新そよ風に乗って 〜慕情 vol.1〜
無性に喉が渇いて、目が覚めた。
見慣れた景色。 見慣れたベッド。 自分の家なのに、でも何かが違う。
ああ……服を着たまま寝ていたんだ。
あっ!
「痛っ……」
思い出して起き上がった途端、もの凄い頭痛と目眩に襲われてまたベッドに横になった。
はぁ……また、やっちゃった?
昨日、田中さんと2次会に行こうとして、強引に高橋さんに連れ戻されてタクシーに乗せられて……途中で気持ち悪くなって、それで……その後どうしたんだっけ?
そうだ!
吐いたんだった。
高橋さんが、無理矢理私の口の中に指を入れて……。
ああ、恥ずかしい。
それから、どうやって家まで帰って来たんだろう?
自己嫌悪と二日酔い特有の胃がやけて、喉が無性に乾く。 体を静かに起こして、冷蔵庫に向かった。
冷たい水を飲み干して、少し生き返った気分だった。
それにしても……。
ハッ!
テーブルの上に、何やら小さな四角い紙が置いてあるのが見えた。
吸い寄せられるように、近づく。
ああ……見慣れたこの文字は……そう。 高橋さんが書いた文字。 懐かしさで、胸がいっぱいになった。 
「悪いと思ったが、勝手にバッグから家の鍵を探させてもらった。 鍵は玄関の床に落ちているので、よろしく。 高橋」
高橋さん。
きっと、私を此処まで運んでくれたんだ。
名刺の裏に書かれた、大好きな人の文字。 そっと胸に名刺を押し当てながら玄関に向かうと、書いてあった通り、家の鍵が床に落ちていた。
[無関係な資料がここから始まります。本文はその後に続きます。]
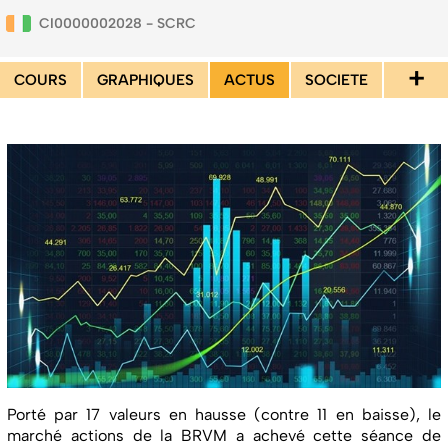
CI0000002028 - SCRC
+
COURS
GRAPHIQUES
ACTUS
SOCIETE
Porté par 17 valeurs en hausse (contre 11 en baisse), le
marché actions de la BRVM a achevé cette séance de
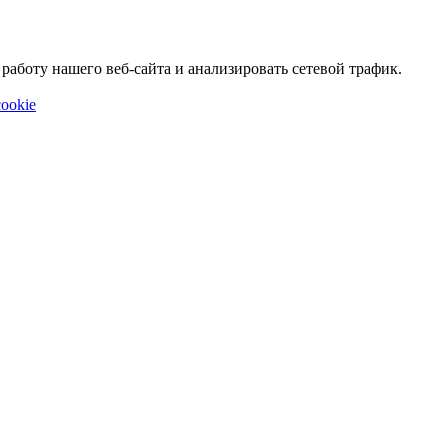
аботу нашего веб-сайта и анализировать сетевой трафик.
ookie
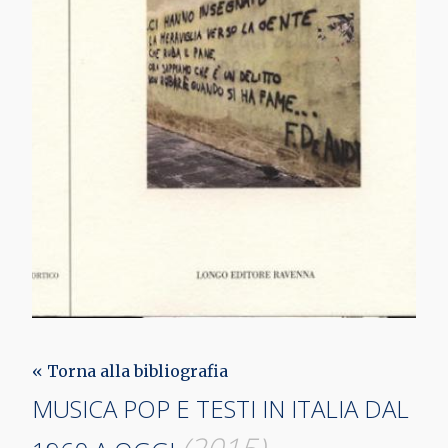
« Torna alla bibliografia
MUSICA POP E TESTI IN ITALIA DAL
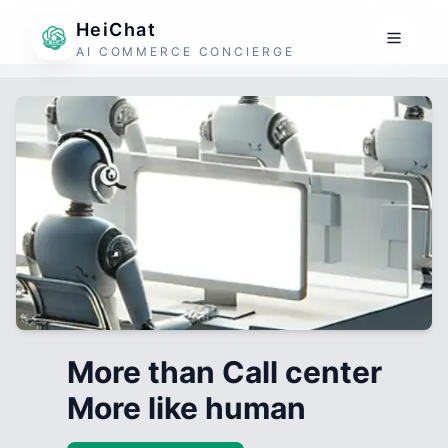
HeiChat
AI COMMERCE CONCIERGE
More than Call center
More like human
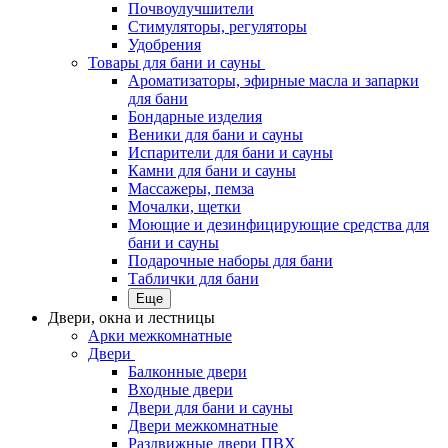
Почвоулучшители
Стимуляторы, регуляторы
Удобрения
Товары для бани и сауны
Ароматизаторы, эфирные масла и запарки
для бани
Бондарные изделия
Веники для бани и сауны
Испарители для бани и сауны
Камни для бани и сауны
Массажеры, пемза
Мочалки, щетки
Моющие и дезинфицирующие средства для
бани и сауны
Подарочные наборы для бани
Таблички для бани
Еще
Двери, окна и лестницы
Арки межкомнатные
Двери
Балконные двери
Входные двери
Двери для бани и сауны
Двери межкомнатные
Раздвижные двери ПВХ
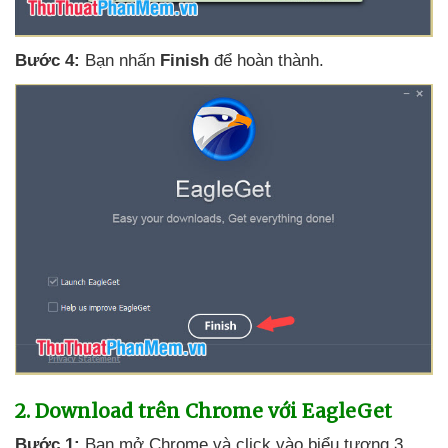
Bước 4:
Bạn nhấn
Finish
để hoàn thành.
2
. Download trên Chrome
với EagleGet
Bước 1:
Bạn mở Chrome
và click vào biểu tượng 3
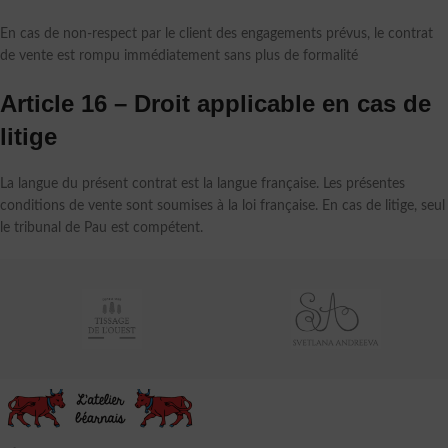
En cas de non-respect par le client des engagements prévus, le contrat
de vente est rompu immédiatement sans plus de formalité
Article 16 – Droit applicable en cas de
litige
La langue du présent contrat est la langue française. Les présentes
conditions de vente sont soumises à la loi française. En cas de litige, seul
le tribunal de Pau est compétent.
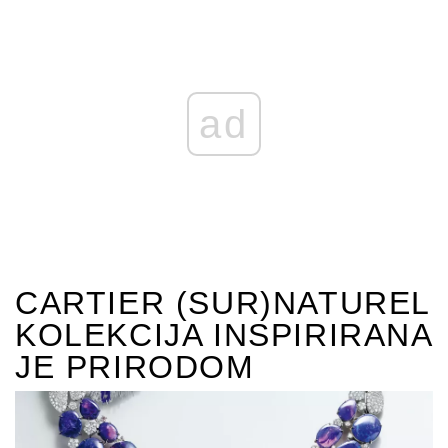
ZBIRKA JANNAH BY
BULGARI X SHEIKHA
FATIMA
Luksuzna kolekcija visokog nakita inspirirana kultnom
Velikom džamijom u Abu Dhabiju i ispunjena simbolizmom
i tradicionalnim arapskim dizajnom....
OPŠIRNIJE ...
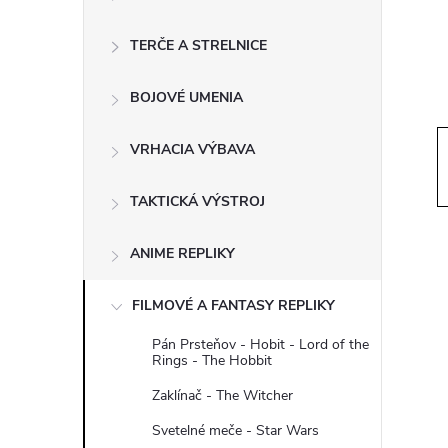
ý
p
TERČE A STRELNICE
a
BOJOVÉ UMENIA
n
VRHACIA VÝBAVA
e
TAKTICKÁ VÝSTROJ
l
ANIME REPLIKY
FILMOVÉ A FANTASY REPLIKY
Pán Prsteňov - Hobit - Lord of the
Rings - The Hobbit
Zaklínač - The Witcher
Svetelné meče - Star Wars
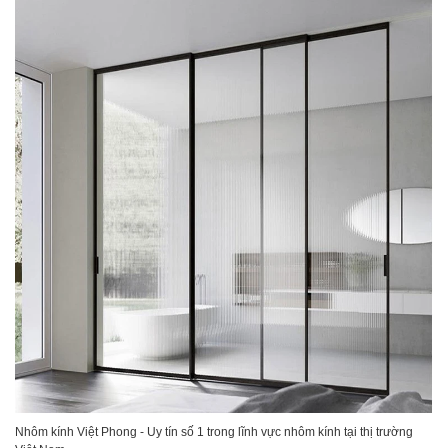
Nhôm kính Việt Phong - Uy tín số 1 trong lĩnh vực nhôm kính tại thị trường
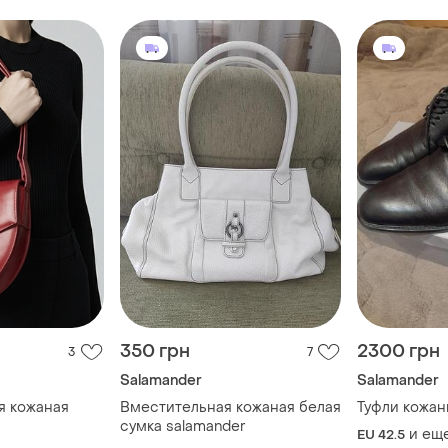
350 грн
2300 грн
3
7
Salamander
Salamander
я кожаная
Вместительная кожаная белая
Туфли кожан
сумка salamander
и ещ
EU 42.5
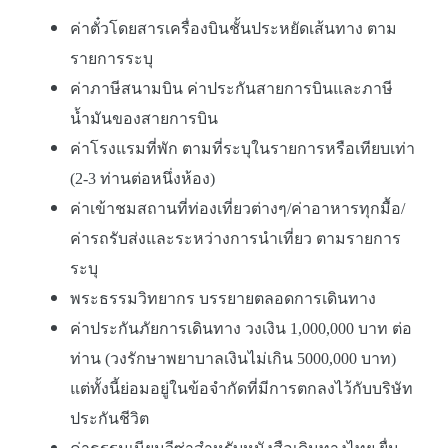
ค่าตั๋วโดยสารเครื่องบินชั้นประหยัดเส้นทาง ตาม
รายการระบุ
ค่าภาษีสนามบิน ค่าประกันสายการบินและภาษี
น้ำมันของสายการบิน
ค่าโรงแรมที่พัก ตามที่ระบุในรายการหรือเทียบเท่า
(2-3 ท่านต่อหนึ่งห้อง)
ค่าเข้าชมสถานที่ท่องเที่ยวต่างๆ/ค่าอาหารทุกมื้อ/
ค่ารถรับส่งและระหว่างการนำเที่ยว ตามรายการ
ระบุ
พระธรรมวิทยากร บรรยายตลอดการเดินทาง
ค่าประกันภัยการเดินทาง วงเงิน 1,000,000 บาท ต่อ
ท่าน (วงรักษาพยาบาลเงินไม่เกิน 5000,000 บาท)
แต่ทั้งนี้ย่อมอยู่ในข้อจำกัดที่มีการตกลงไว้กับบริษัท
ประกันชีวิต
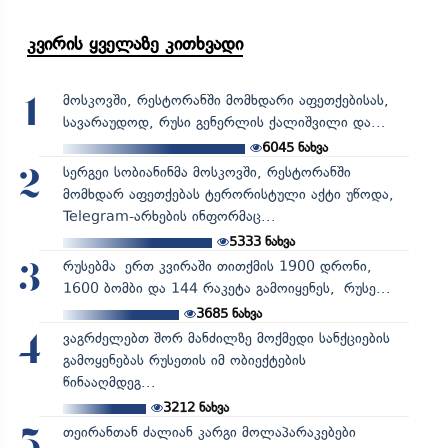
კვირის ყველაზე კითხვადი
მოსკოვში, რესტორანში მომხდარი აფეთქებისას,
1
სავარაუდოდ, რუსი გენერლის ქალიშვილი და...
6045
ნახვა
სერგეი სობიანინმა მოსკოვში, რესტორანში
2
მომხდარ აფეთქებას ტერორისტული აქტი უწოდა,
Telegram-არხების ინფორმაც...
5333
ნახვა
რუსებმა ერთ კვირაში თითქმის 1900 დრონი,
3
1600 ბომბი და 144 რაკეტა გამოიყენეს, რუსე...
3685
ნახვა
ვაგრძელებთ შორ მანძილზე მოქმედი სანქციების
4
გამოყენებას რუსეთის იმ ობიექტების
წინააღმდეგ...
3212
ნახვა
თეირანთან ძალიან კარგი მოლაპარაკებები
5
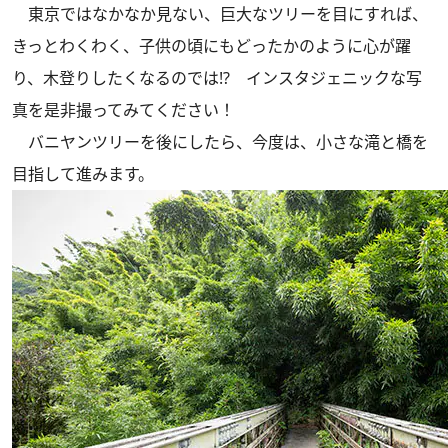
東京ではなかなか見ない、巨大なツリーを目にすれば、
きっとわくわく、子供の頃にもどったかのように心が躍
り、木登りしたくなるのでは!? インスタジェニックな写
真を是非撮ってみてください！
バニヤンツリーを後にしたら、今度は、小さな滝と橋を
目指して進みます。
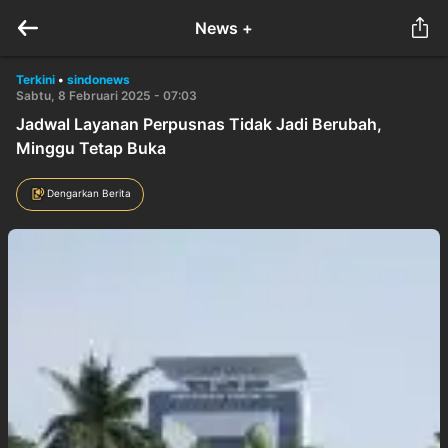
News +
Terkini
•
sindonews
Sabtu, 8 Februari 2025 - 07:03
Jadwal Layanan Perpusnas Tidak Jadi Berubah,
Minggu Tetap Buka
Dengarkan Berita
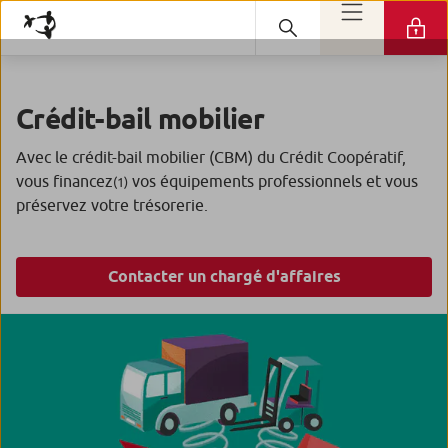
Crédit-bail mobilier
Avec le crédit-bail mobilier (CBM) du Crédit Coopératif,
vous financez
vos équipements professionnels et vous
(1)
préservez votre trésorerie.
Contacter un chargé d'affaires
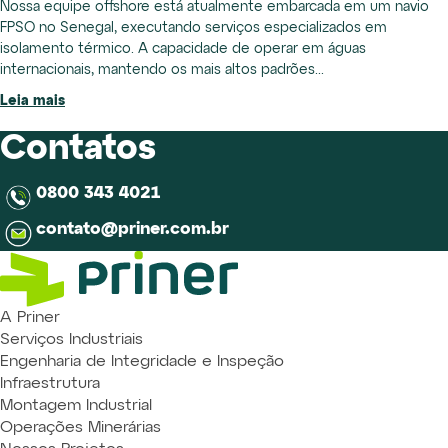
Nossa equipe offshore está atualmente embarcada em um navio
FPSO no Senegal, executando serviços especializados em
isolamento térmico. A capacidade de operar em águas
internacionais, mantendo os mais altos padrões...
Leia mais
Contatos
0800 343 4021
contato@priner.com.br
A Priner
Serviços Industriais
Engenharia de Integridade e Inspeção
Infraestrutura
Montagem Industrial
Operações Minerárias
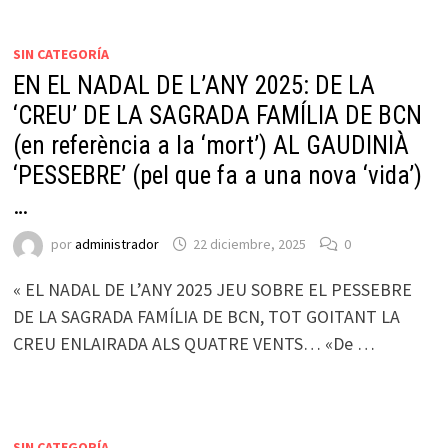
SIN CATEGORÍA
EN EL NADAL DE L’ANY 2025: DE LA
‘CREU’ DE LA SAGRADA FAMÍLIA DE BCN
(en referència a la ‘mort’) AL GAUDINIÀ
‘PESSEBRE’ (pel que fa a una nova ‘vida’)
…
por
administrador
22 diciembre, 2025
0
« EL NADAL DE L’ANY 2025 JEU SOBRE EL PESSEBRE
DE LA SAGRADA FAMÍLIA DE BCN, TOT GOITANT LA
CREU ENLAIRADA ALS QUATRE VENTS… «De …
SIN CATEGORÍA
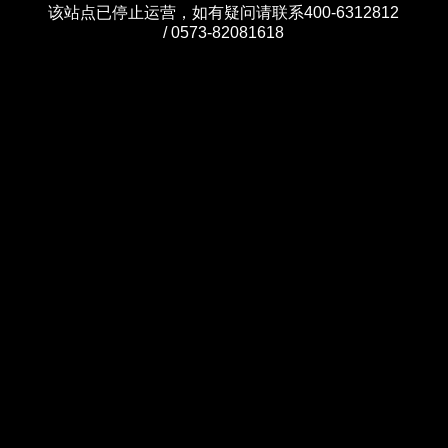
该站点已停止运营，如有疑问请联系400-6312812
/ 0573-82081618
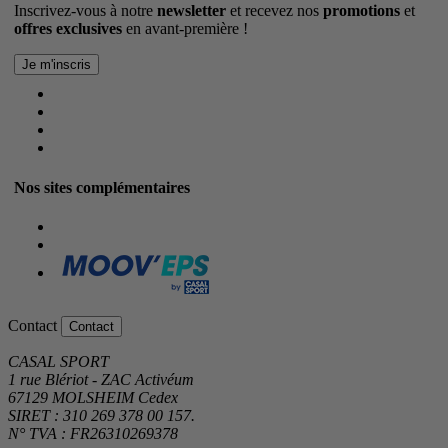
Inscrivez-vous à notre
newsletter
et recevez nos
promotions
et
offres exclusives
en avant-première !
Nos sites complémentaires
Contact
Contact
CASAL SPORT
1 rue Blériot - ZAC Activéum
67129 MOLSHEIM Cedex
SIRET : 310 269 378 00 157.
N° TVA : FR26310269378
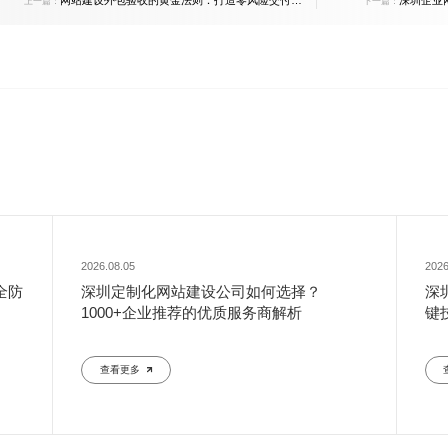
网站建设外包验收的黄金法则：打造零风险交付的
深圳企业
上一篇：
下一篇：
实战指南
2026.08.05
2026
全防
深圳定制化网站建设公司如何选择？
深
1000+企业推荐的优质服务商解析
键
查看更多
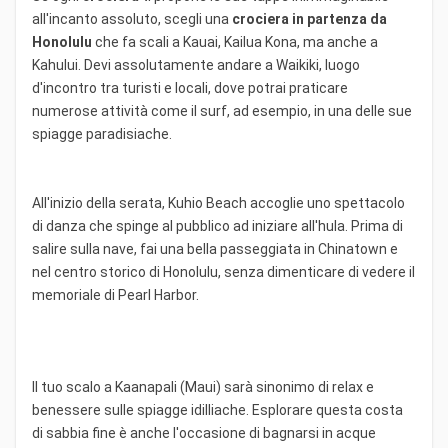
all'incanto assoluto, scegli una
crociera in partenza da
Honolulu
che fa scali a Kauai, Kailua Kona, ma anche a
Kahului. Devi assolutamente andare a Waikiki, luogo
d'incontro tra turisti e locali, dove potrai praticare
numerose attività come il surf, ad esempio, in una delle sue
spiagge paradisiache.
All'inizio della serata, Kuhio Beach accoglie uno spettacolo
di danza che spinge al pubblico ad iniziare all'hula. Prima di
salire sulla nave, fai una bella passeggiata in Chinatown e
nel centro storico di Honolulu, senza dimenticare di vedere il
memoriale di Pearl Harbor.
Il tuo scalo a Kaanapali (Maui) sarà sinonimo di relax e
benessere sulle spiagge idilliache. Esplorare questa costa
di sabbia fine è anche l'occasione di bagnarsi in acque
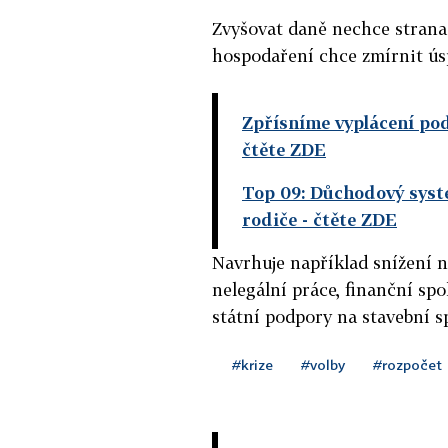
Zvyšovat daně nechce strana
hospodaření chce zmírnit ús
Zpřísníme vyplácení po
čtěte ZDE
Top 09: Důchodový systé
rodiče
- čtěte ZDE
Navrhuje například snížení n
nelegální práce, finanční sp
státní podpory na stavební s
#krize
#volby
#rozpočet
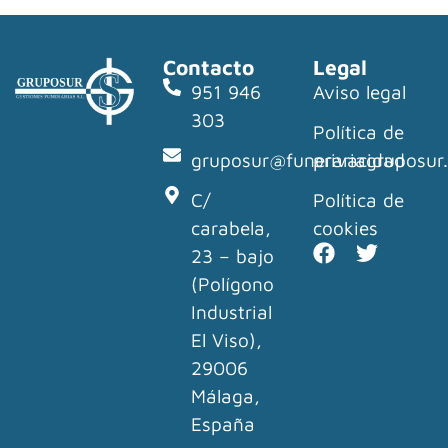
Contacto
Legal
951 946
Aviso legal
303
Política de
gruposur@funerariagruposur
privacidad
C/
Política de
carabela,
cookies
23 – bajo
(Polígono
Industrial
El Viso),
29006
Málaga,
España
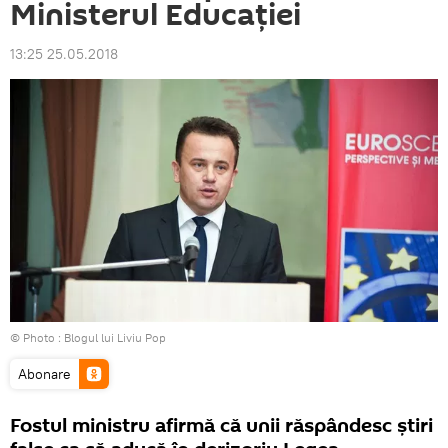
Ministerul Educaţiei
13:25 25.05.2018
© Photo :
Blogul lui Liviu Pop
Abonare
Fostul ministru afirmă că unii răspândesc ştiri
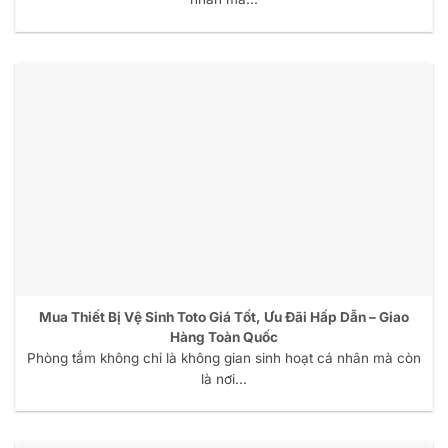
Mua Thiết Bị Vệ Sinh Toto Giá Tốt, Ưu Đãi Hấp Dẫn – Giao
Hàng Toàn Quốc
Phòng tắm không chỉ là không gian sinh hoạt cá nhân mà còn
là nơi...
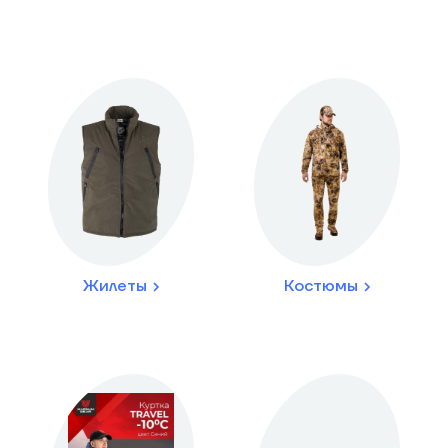
Жилеты
Костюмы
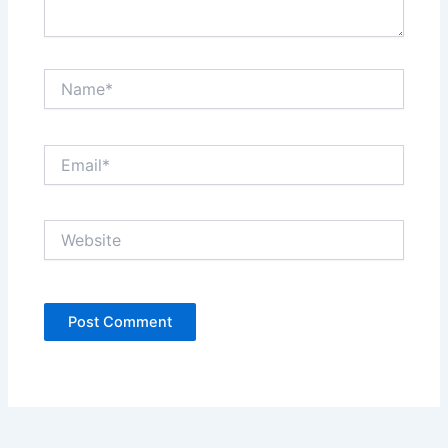
Name*
Email*
Website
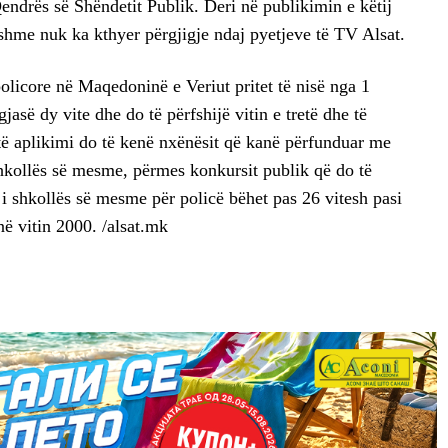
endrës së Shëndetit Publik. Deri në publikimin e këtij
shme nuk ka kthyer përgjigje ndaj pyetjeve të TV Alsat.
licore në Maqedoninë e Veriut pritet të nisë nga 1
gjasë dy vite dhe do të përfshijë vitin e tretë dhe të
jtë aplikimi do të kenë nxënësit që kanë përfunduar me
 shkollës së mesme, përmes konkursit publik që do të
 i shkollës së mesme për policë bëhet pas 26 vitesh pasi
në vitin 2000. /alsat.mk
多分、鍵を掛けてドアの郵便受けから投げ入れてくれたんだろう。 高橋さんらしいな……。 抜かりのない人なんだね。
静かに屈んで、鍵を拾う。
この鍵を高橋さんの手が握っていたと思うと、それだけで胸がいっぱいになって、たかが鍵なのに握りしめてしまっていた。 左手で握っていたのかな。 それとも、右手?
まだ、こんなにも高橋さんが好きなんだということを改めて実感してしまう。
右手に何の違和感ももうなくなってきているほど馴染んでいる、時計を見た。
でも、昨日……高橋さんの右手首に、時計はなかった。 同じ時間を刻んで行こうと言っていたあの時の高橋さんは、もう居ない。